- TASK DETAILS: Would you repeat the entries below exactly and omit the pictures?

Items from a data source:

==*==

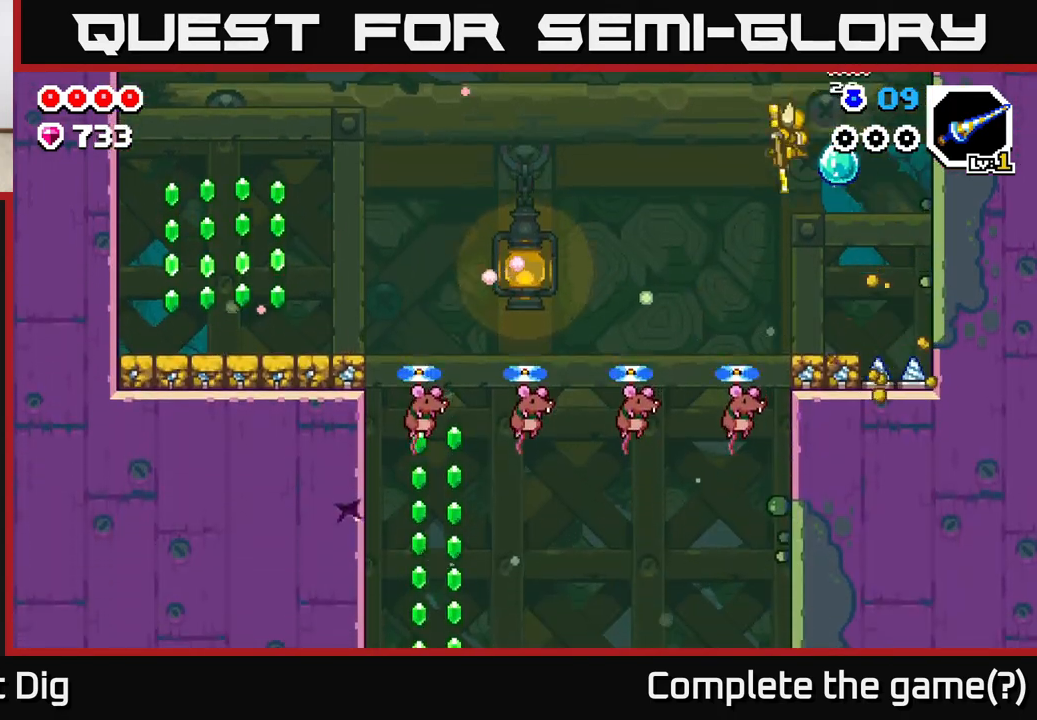
{"buttons": ["A", "DPAD_LEFT"], "left_stick": "center", "right_stick": "center", "events": [[100, "A", "down"], [250, "DPAD_LEFT", "up"], [400, "DPAD_LEFT", "down"]]}
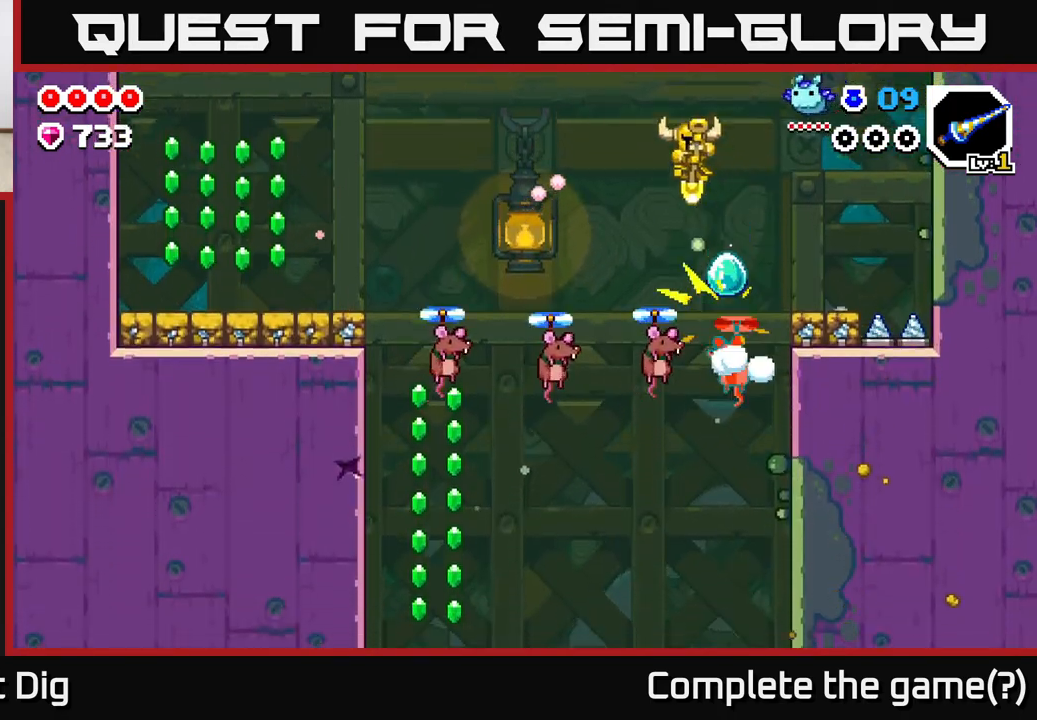
{"buttons": ["A", "DPAD_LEFT"], "left_stick": "center", "right_stick": "center", "events": [[333, "DPAD_LEFT", "up"], [483, "DPAD_LEFT", "down"]]}
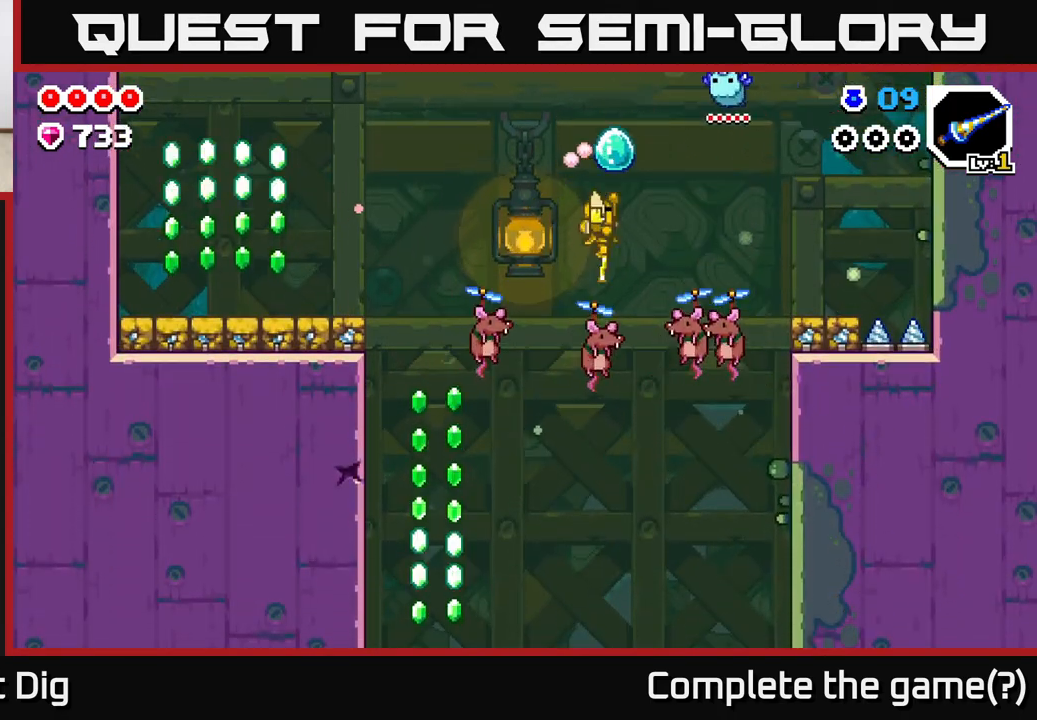
{"buttons": [], "left_stick": "center", "right_stick": "center", "events": [[383, "A", "up"], [417, "DPAD_LEFT", "up"]]}
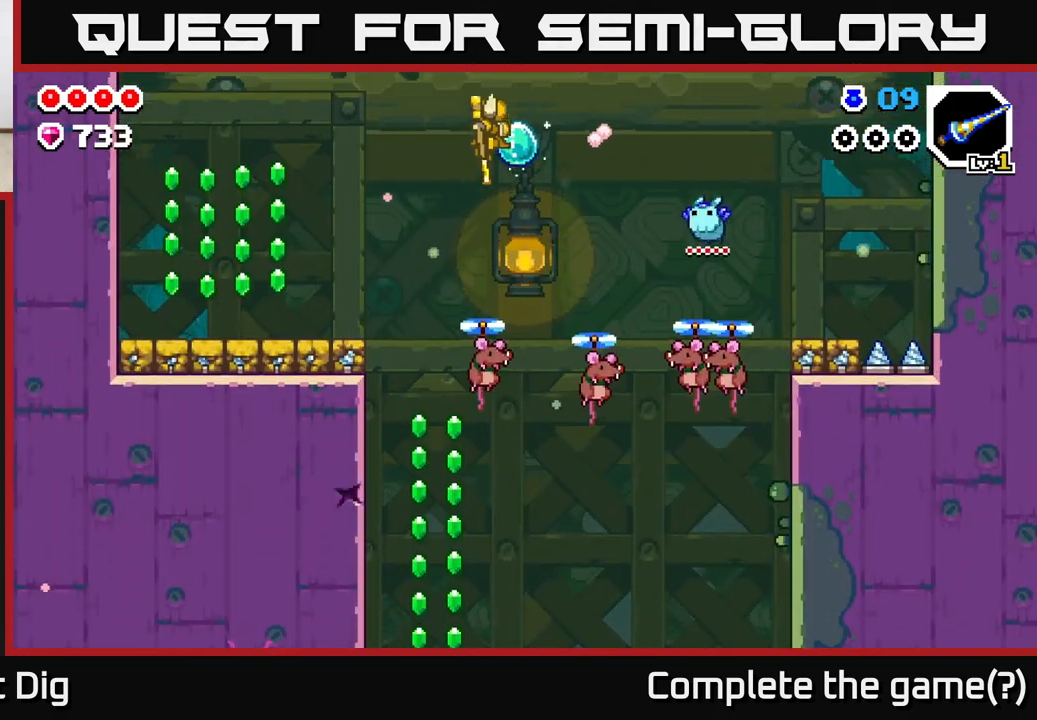
{"buttons": ["A", "DPAD_LEFT"], "left_stick": "center", "right_stick": "center", "events": [[150, "A", "down"], [183, "DPAD_LEFT", "down"]]}
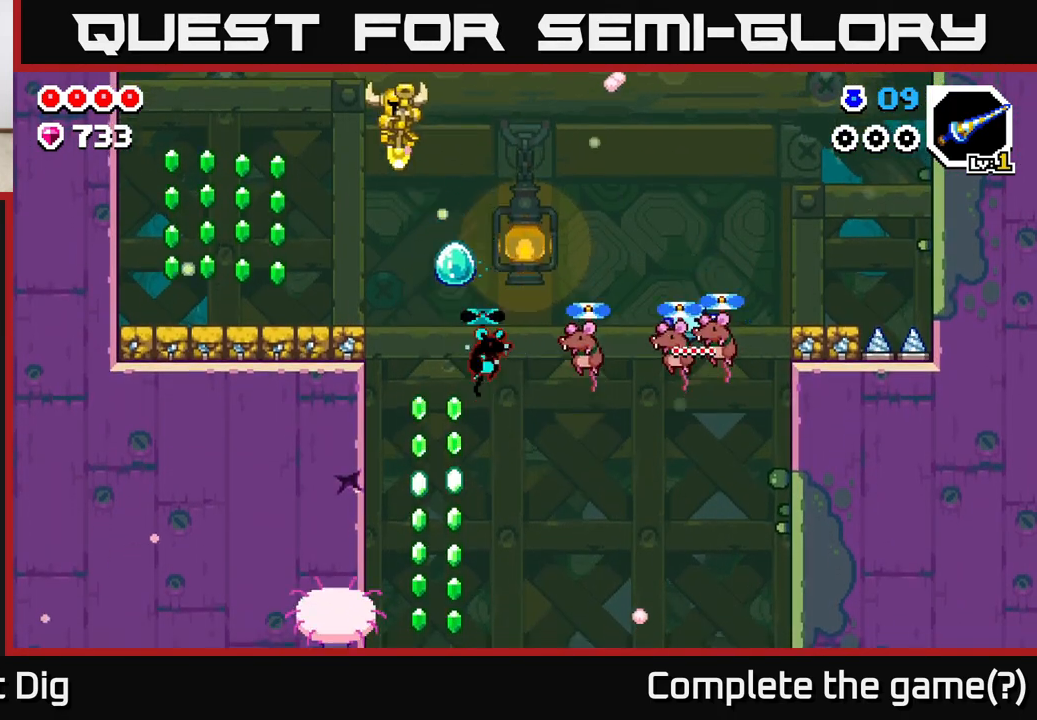
{"buttons": ["A", "DPAD_LEFT"], "left_stick": "center", "right_stick": "center", "events": []}
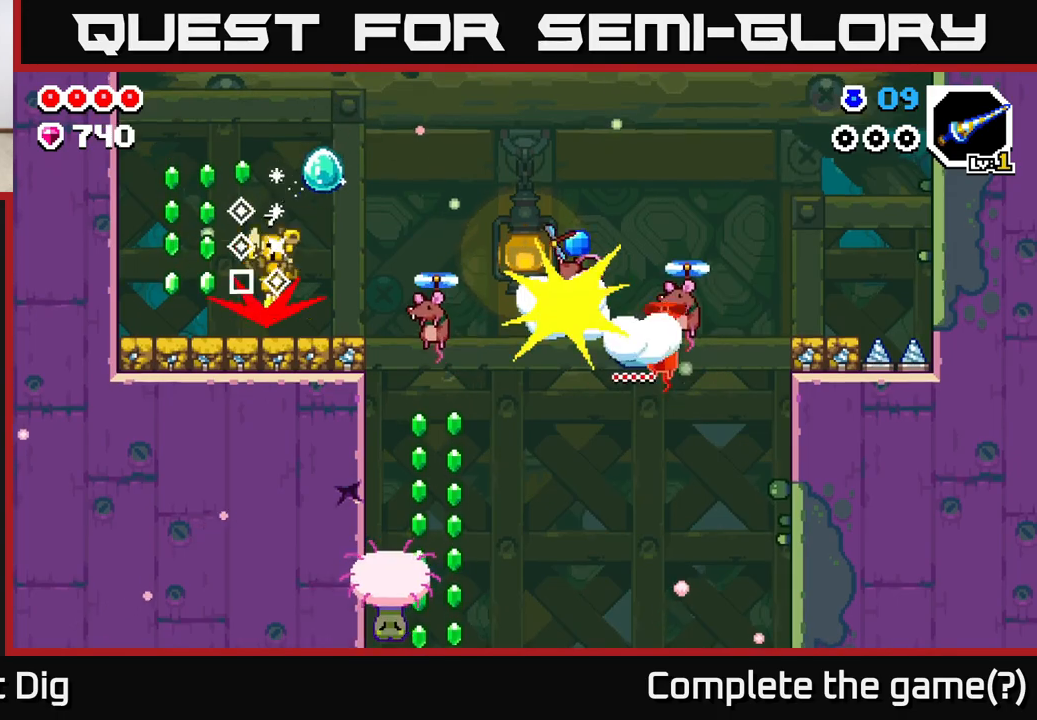
{"buttons": ["A"], "left_stick": "center", "right_stick": "center", "events": [[217, "A", "up"], [467, "A", "down"], [467, "DPAD_LEFT", "up"]]}
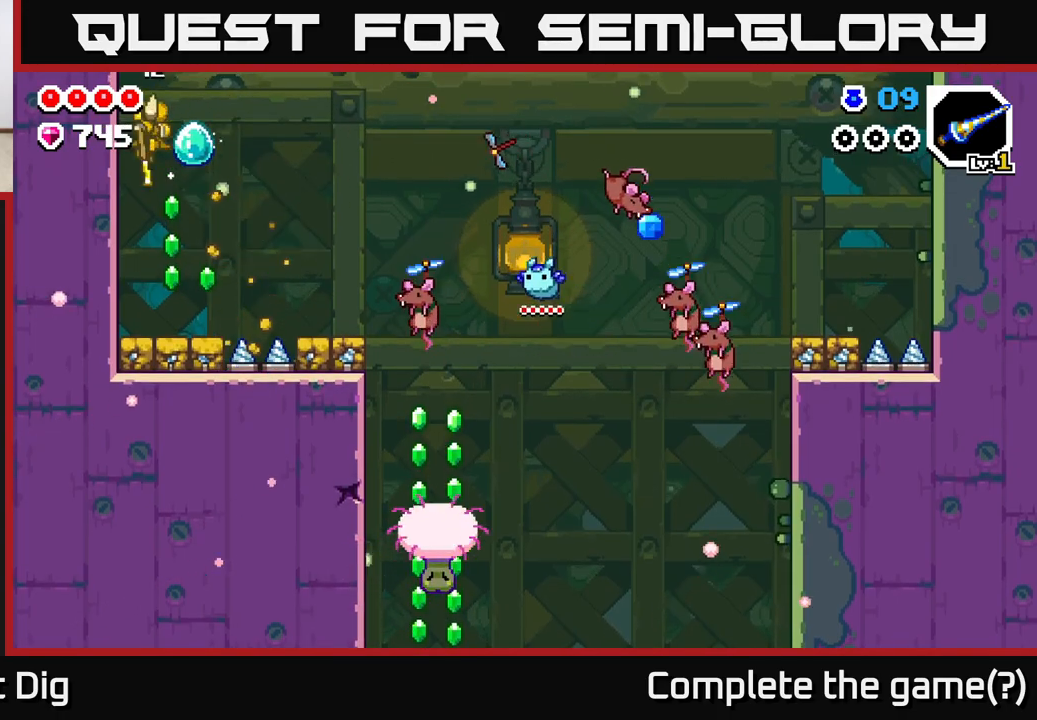
{"buttons": ["A", "DPAD_RIGHT"], "left_stick": "center", "right_stick": "center", "events": [[133, "DPAD_RIGHT", "down"]]}
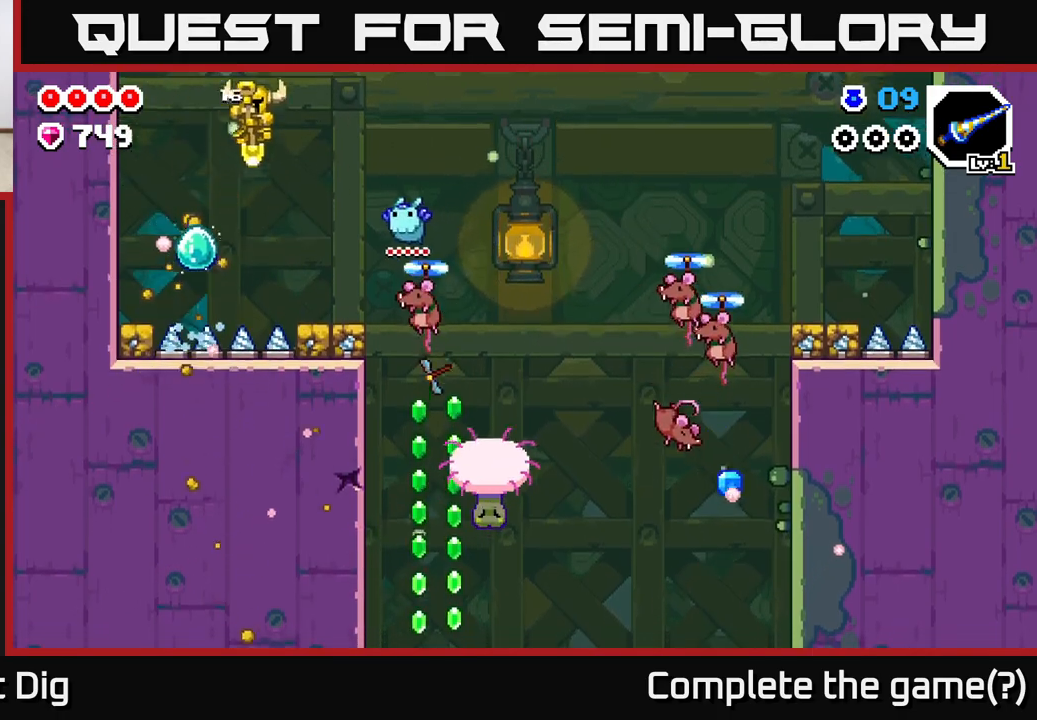
{"buttons": ["A"], "left_stick": "center", "right_stick": "center", "events": [[283, "DPAD_RIGHT", "up"]]}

==*==

- EXERCISE SOLUTION:
{"buttons": ["A", "DPAD_LEFT"], "left_stick": "center", "right_stick": "center", "events": [[100, "A", "down"], [250, "DPAD_LEFT", "up"], [400, "DPAD_LEFT", "down"]]}
{"buttons": ["A", "DPAD_LEFT"], "left_stick": "center", "right_stick": "center", "events": [[333, "DPAD_LEFT", "up"], [483, "DPAD_LEFT", "down"]]}
{"buttons": [], "left_stick": "center", "right_stick": "center", "events": [[383, "A", "up"], [417, "DPAD_LEFT", "up"]]}
{"buttons": ["A", "DPAD_LEFT"], "left_stick": "center", "right_stick": "center", "events": [[150, "A", "down"], [183, "DPAD_LEFT", "down"]]}
{"buttons": ["A", "DPAD_LEFT"], "left_stick": "center", "right_stick": "center", "events": []}
{"buttons": ["A"], "left_stick": "center", "right_stick": "center", "events": [[217, "A", "up"], [467, "A", "down"], [467, "DPAD_LEFT", "up"]]}
{"buttons": ["A", "DPAD_RIGHT"], "left_stick": "center", "right_stick": "center", "events": [[133, "DPAD_RIGHT", "down"]]}
{"buttons": ["A"], "left_stick": "center", "right_stick": "center", "events": [[283, "DPAD_RIGHT", "up"]]}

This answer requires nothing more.